Region annotation records

==============================

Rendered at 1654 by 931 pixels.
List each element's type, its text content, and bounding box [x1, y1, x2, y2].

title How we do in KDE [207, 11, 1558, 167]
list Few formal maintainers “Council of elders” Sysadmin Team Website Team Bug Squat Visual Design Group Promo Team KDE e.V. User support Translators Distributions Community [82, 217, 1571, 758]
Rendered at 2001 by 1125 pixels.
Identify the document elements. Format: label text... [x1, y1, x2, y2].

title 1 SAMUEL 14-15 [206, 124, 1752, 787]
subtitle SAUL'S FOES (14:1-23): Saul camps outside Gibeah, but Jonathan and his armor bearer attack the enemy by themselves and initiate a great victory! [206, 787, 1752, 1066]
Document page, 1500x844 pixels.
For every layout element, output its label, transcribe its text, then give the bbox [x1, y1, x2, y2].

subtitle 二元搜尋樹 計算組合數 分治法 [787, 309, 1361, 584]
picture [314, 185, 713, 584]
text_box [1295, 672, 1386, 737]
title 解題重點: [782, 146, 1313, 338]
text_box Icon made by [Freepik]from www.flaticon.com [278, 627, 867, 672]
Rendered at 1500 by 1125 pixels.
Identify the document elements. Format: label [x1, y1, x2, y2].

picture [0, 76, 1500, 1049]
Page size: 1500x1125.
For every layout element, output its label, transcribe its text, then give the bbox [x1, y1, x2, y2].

==============================

What to produce
Update the part of the lines that opens with the line containing "Rendered at 1500 by 1125 pixels." and runs to the end of the records, replacing "label" with "category" and leaving everything else unchanged.

Response for this exercise
Rendered at 1500 by 1125 pixels.
Identify the document elements. Format: category [x1, y1, x2, y2].

picture [0, 76, 1500, 1049]
Page size: 1500x1125.
For every layout element, output its category, transcribe its text, then give the bbox [x1, y1, x2, y2].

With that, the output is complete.